According to a joint study by KPMG and the Association of Chartered Certified Accountants (ACCA), Singapore ranks third globally just behind the UK in first and the US in second. Malaysia ranks in sixth place, followed by Hong Kong in seventh.
The study was done across 25 markets globally, analysing CG requirements in terms of clarity, number and type of instruments used by the different markets as well as their degree of enforceability.
It also hopes to push governments to work towards meeting global CG standards based on Organisation for Economic Co-operation and Development (OECD) principles.
“Given the disparity in corporate governance requirements across the markets we have studied, there is still a long journey ahead of us. Implementing corporate governance well will also prepare companies for the opportunities that come with the anticipated high growth rates of the ASEAN economies,” said Irving Low, head of risk consulting at KPMG in Singapore.
Despite Singapore’s high ranking due to recent changes to the CG Code and the Singapore Exchange (SGX) listing rules, Singapore should not become complacent.

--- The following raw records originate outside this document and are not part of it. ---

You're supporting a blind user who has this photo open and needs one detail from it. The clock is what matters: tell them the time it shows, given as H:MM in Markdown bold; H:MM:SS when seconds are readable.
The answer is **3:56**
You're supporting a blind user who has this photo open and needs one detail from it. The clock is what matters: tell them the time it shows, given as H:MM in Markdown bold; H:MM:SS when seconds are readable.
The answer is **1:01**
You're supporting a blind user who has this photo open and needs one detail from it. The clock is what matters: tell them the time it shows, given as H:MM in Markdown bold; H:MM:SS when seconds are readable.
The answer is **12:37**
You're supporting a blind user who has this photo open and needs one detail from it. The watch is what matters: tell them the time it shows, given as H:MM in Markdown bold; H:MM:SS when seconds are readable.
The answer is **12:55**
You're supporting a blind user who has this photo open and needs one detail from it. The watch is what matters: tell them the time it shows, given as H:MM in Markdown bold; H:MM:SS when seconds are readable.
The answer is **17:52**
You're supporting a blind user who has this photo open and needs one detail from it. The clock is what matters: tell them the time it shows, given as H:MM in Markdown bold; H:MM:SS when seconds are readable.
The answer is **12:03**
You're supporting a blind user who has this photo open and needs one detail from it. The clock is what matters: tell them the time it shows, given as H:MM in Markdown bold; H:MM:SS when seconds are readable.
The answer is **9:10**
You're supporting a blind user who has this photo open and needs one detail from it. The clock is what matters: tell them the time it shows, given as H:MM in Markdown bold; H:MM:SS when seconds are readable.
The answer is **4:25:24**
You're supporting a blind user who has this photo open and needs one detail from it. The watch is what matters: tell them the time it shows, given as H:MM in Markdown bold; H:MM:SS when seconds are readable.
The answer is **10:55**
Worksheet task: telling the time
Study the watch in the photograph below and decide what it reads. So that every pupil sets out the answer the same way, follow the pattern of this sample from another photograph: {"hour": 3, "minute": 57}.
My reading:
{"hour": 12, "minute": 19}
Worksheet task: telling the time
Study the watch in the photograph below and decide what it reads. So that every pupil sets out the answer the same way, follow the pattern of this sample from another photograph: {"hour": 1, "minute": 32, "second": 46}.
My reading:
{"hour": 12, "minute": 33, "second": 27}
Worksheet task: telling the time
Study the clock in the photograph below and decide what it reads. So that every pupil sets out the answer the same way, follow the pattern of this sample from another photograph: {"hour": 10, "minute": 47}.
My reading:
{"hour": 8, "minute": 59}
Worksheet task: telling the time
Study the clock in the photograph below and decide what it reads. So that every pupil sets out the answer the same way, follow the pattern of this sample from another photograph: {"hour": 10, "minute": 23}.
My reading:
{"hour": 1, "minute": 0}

“While the scores suggest that Singapore has performed relatively well across most of the CG pillars, there are still areas for improvement,” said Leong Soo Yee, head of ACCA Singapore. Thee include documentation of board roles, disclosing codes of conduct, as well as making board performance evaluations more formal.
Low added there wasn’t a big difference between Singapore and countries such as Malaysia, India and Australia, as its requirements are predominantly principles based.
He feels that with the coming together of the ASEAN nations into a single market next year, “Singapore should strive to take a lead and support other ASEAN member nations to improve corporate governance.”